### What you need to do
Recast the lines of the records below as a JSON list of strings, one string per line, starting at the beginning of the records and continuing through the line containing "habitat: Sandy clay loam soils", with both ends included and blank lines omitted. Leave the pictures out of the list.

### Material provided
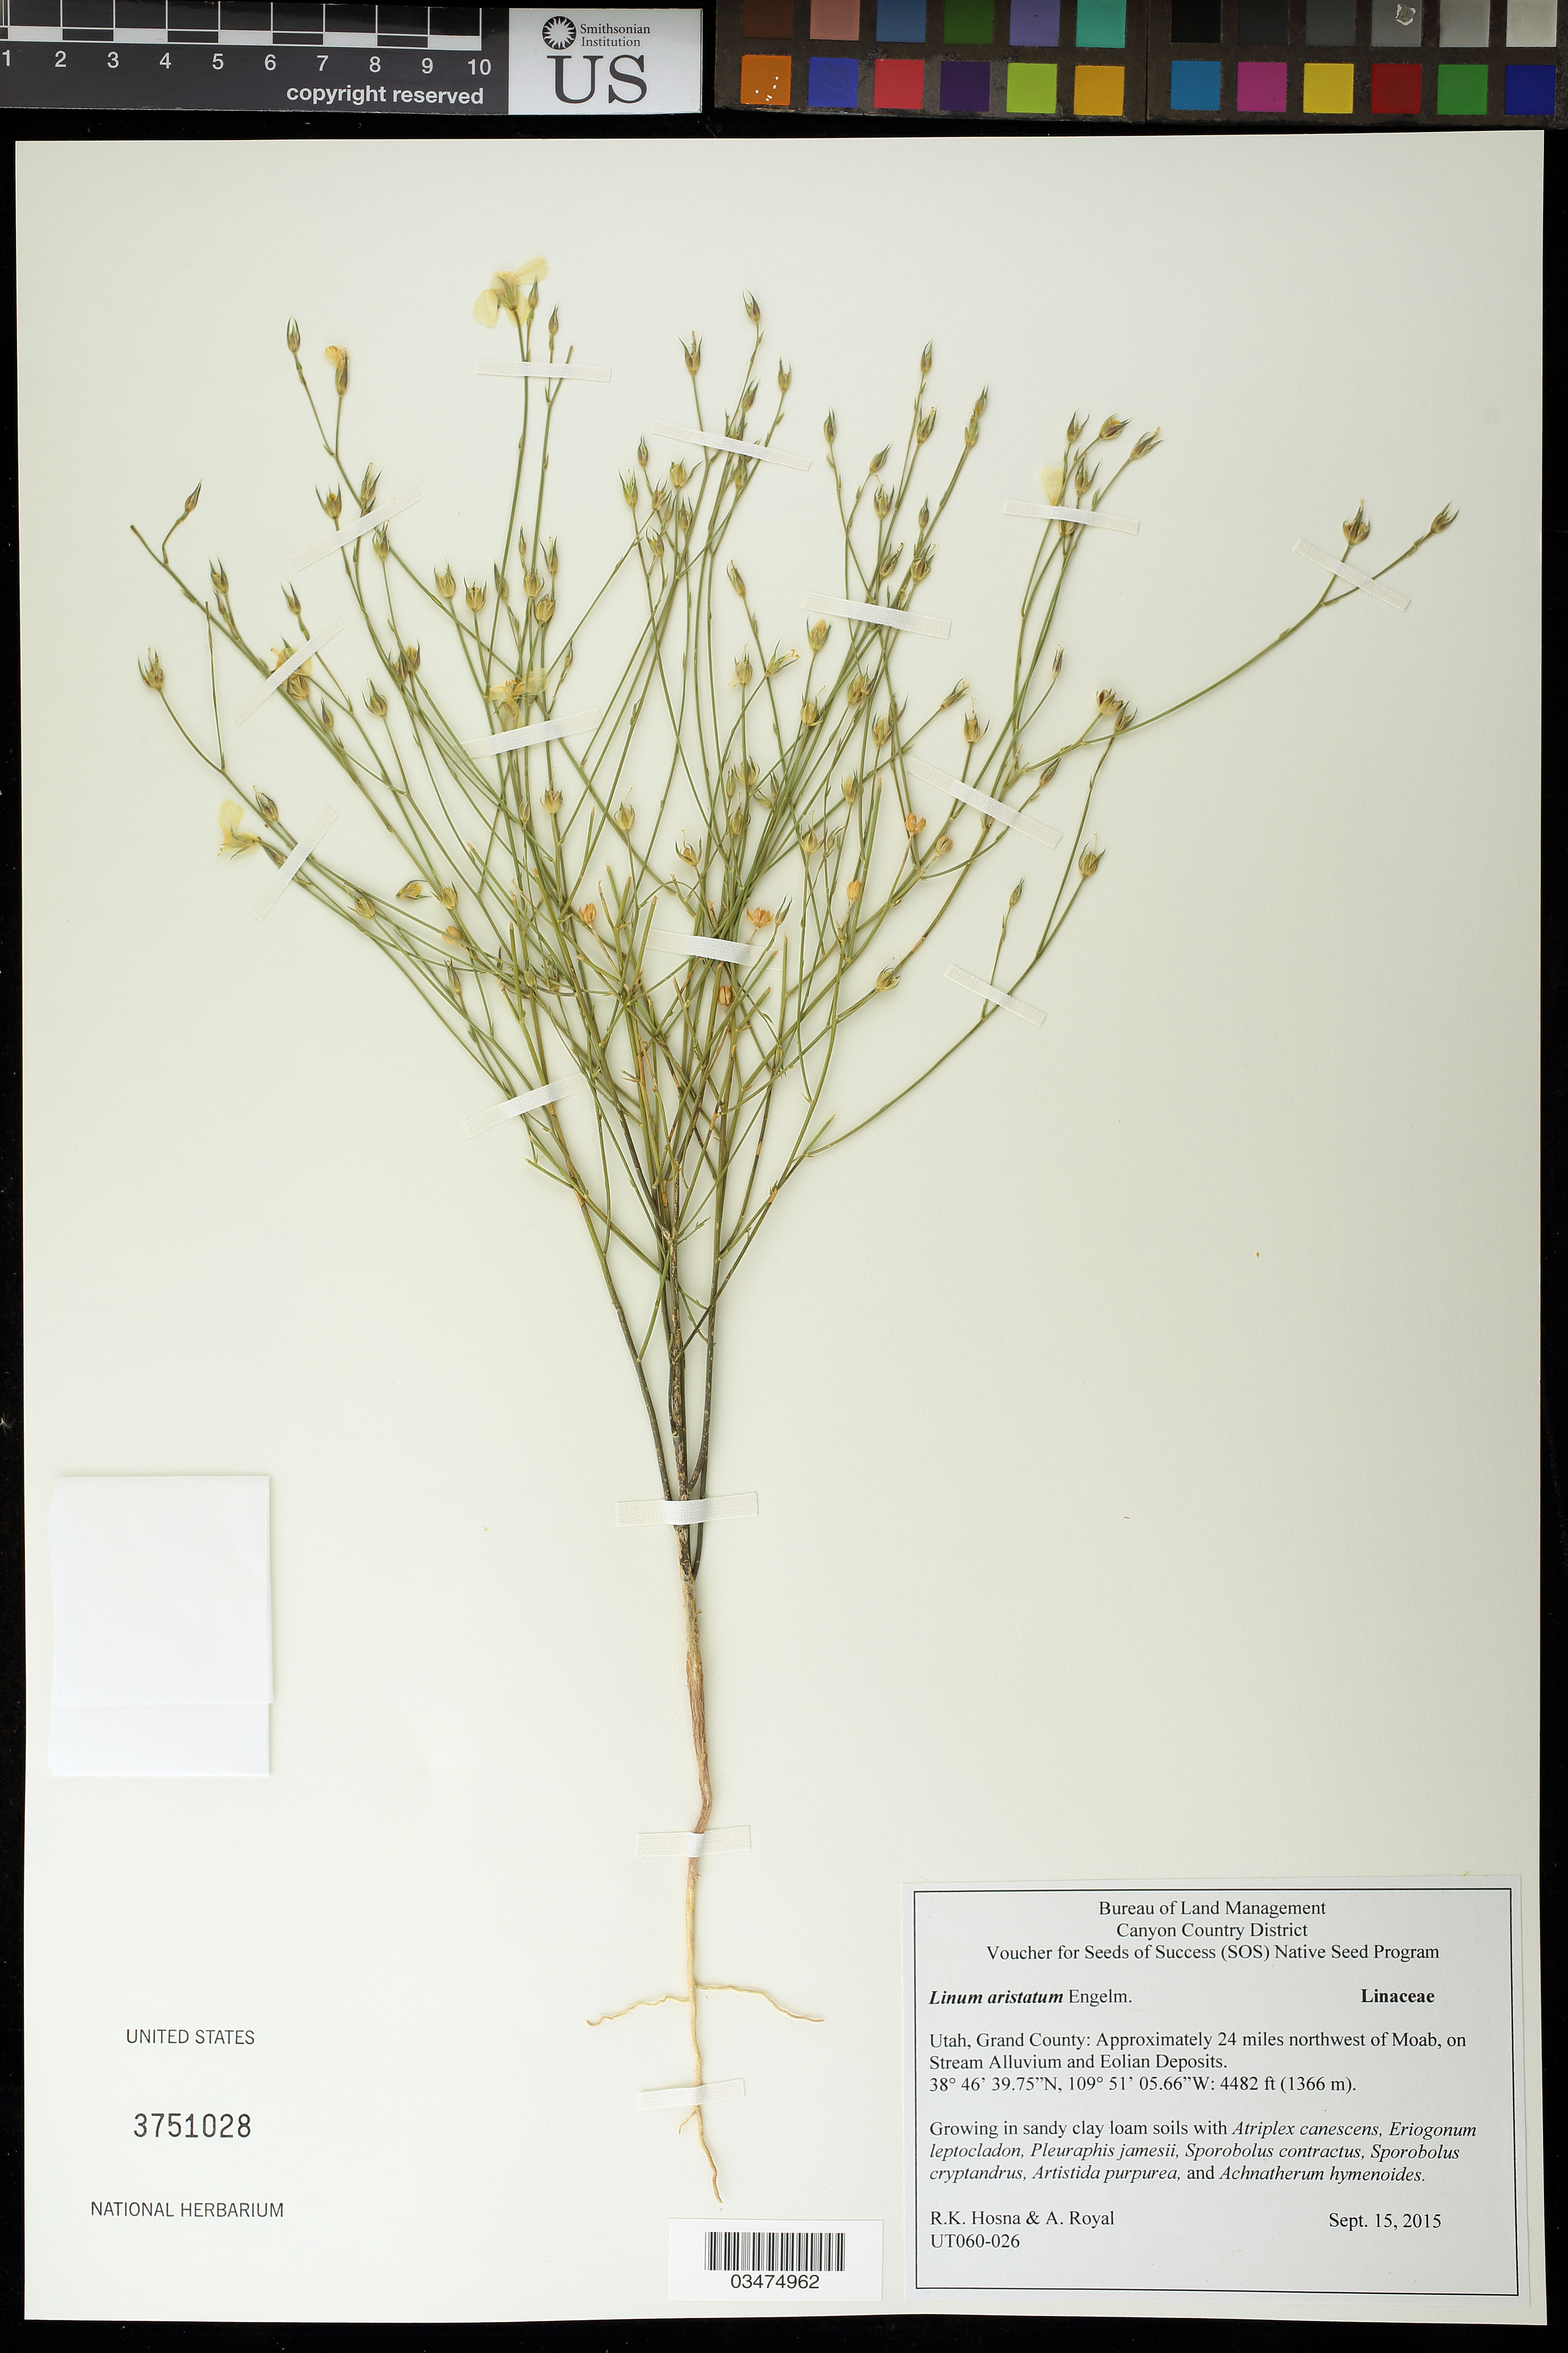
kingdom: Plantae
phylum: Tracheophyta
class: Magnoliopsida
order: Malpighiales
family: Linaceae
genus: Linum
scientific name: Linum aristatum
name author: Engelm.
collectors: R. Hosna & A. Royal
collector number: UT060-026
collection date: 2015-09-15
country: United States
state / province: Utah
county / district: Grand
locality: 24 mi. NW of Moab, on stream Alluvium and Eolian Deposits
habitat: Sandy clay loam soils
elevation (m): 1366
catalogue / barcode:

### Answer below
[
  "kingdom: Plantae",
  "phylum: Tracheophyta",
  "class: Magnoliopsida",
  "order: Malpighiales",
  "family: Linaceae",
  "genus: Linum",
  "scientific name: Linum aristatum",
  "name author: Engelm.",
  "collectors: R. Hosna & A. Royal",
  "collector number: UT060-026",
  "collection date: 2015-09-15",
  "country: United States",
  "state / province: Utah",
  "county / district: Grand",
  "locality: 24 mi. NW of Moab, on stream Alluvium and Eolian Deposits",
  "habitat: Sandy clay loam soils"
]